Mr. Topper and his neighbors were quietly proud of his street, and had born their assessments as a tolerant father bears the extras of an extravagant son at college. One could bring one's friends from the city to this street and let it speak for itself, which one seldom did. Sewerage, real estate and the cost of building were subjects far too fascinating to be left to the imagination, so the visitors from the city heard all about these things, and were not amused.
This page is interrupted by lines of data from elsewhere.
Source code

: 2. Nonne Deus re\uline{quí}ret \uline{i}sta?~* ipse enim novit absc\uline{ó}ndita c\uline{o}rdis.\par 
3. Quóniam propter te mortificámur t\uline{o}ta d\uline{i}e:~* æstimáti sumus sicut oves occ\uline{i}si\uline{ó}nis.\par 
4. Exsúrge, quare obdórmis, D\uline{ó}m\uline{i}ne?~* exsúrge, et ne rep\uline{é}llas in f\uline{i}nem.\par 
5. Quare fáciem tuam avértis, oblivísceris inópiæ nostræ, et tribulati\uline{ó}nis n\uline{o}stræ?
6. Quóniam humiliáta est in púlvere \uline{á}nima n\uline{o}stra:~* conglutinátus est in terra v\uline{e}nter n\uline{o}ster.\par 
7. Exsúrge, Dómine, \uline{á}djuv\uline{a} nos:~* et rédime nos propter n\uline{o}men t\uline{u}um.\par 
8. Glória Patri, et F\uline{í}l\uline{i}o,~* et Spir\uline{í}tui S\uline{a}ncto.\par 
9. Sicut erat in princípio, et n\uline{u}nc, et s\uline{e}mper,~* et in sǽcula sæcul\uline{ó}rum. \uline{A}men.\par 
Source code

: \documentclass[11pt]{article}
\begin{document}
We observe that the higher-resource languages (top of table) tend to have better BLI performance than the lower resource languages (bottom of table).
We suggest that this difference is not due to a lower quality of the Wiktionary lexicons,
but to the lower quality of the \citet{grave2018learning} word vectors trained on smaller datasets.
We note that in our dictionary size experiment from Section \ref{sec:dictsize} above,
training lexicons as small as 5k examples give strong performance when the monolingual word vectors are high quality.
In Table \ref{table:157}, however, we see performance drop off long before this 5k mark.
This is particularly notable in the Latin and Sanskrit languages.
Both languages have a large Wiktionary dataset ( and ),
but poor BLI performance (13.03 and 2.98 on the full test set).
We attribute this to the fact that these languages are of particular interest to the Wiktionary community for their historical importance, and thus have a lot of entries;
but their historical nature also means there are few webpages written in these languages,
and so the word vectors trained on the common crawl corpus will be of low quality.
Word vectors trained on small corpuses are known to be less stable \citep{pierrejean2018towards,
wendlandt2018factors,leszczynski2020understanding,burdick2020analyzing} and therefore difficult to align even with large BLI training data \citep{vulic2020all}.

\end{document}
At any rate, my guess is that few today have read many of Smith's works - and the film adaptations some of them achieved hardly conveyed all that could have been translated from his novels. But, on the trail of the Turnabout genre, I discovered that January is apparently Turner Classic Movies' month to celebrate Thorne Smith movies (or, as Peter Sanderson commented, maybe it's just that TCM is paying tribute to Hal Roach). In any case, I've had that channel tuned so as to watch (January 23) I Married a Witch (based, albeit with changed ending, on The Passionate Witch), (January 25) Topper, and (January 26) Turnabout, Topper Takes a Trip, and Topper Returns. And, with Turnabout, I may be watching the beginning of a genre.

1 comments:

MaleKim January 26, 2011 at 5:36 AM  

First, I agree with what you said, Maggie, about Thorne Smith. I wish his works were on audio, which I can handle easier than reading these days. But I did a search recently on iTunes, and all I got in return was "Topper." (And, if you do a search on eBay of the author, you'll mostly get results for Courtney Thorne-Smith.) Also, I have to mention that Disney has actually done THREE versions of "Freaky Friday." There was a made-for-TV version that starred Shelley Long as the mother.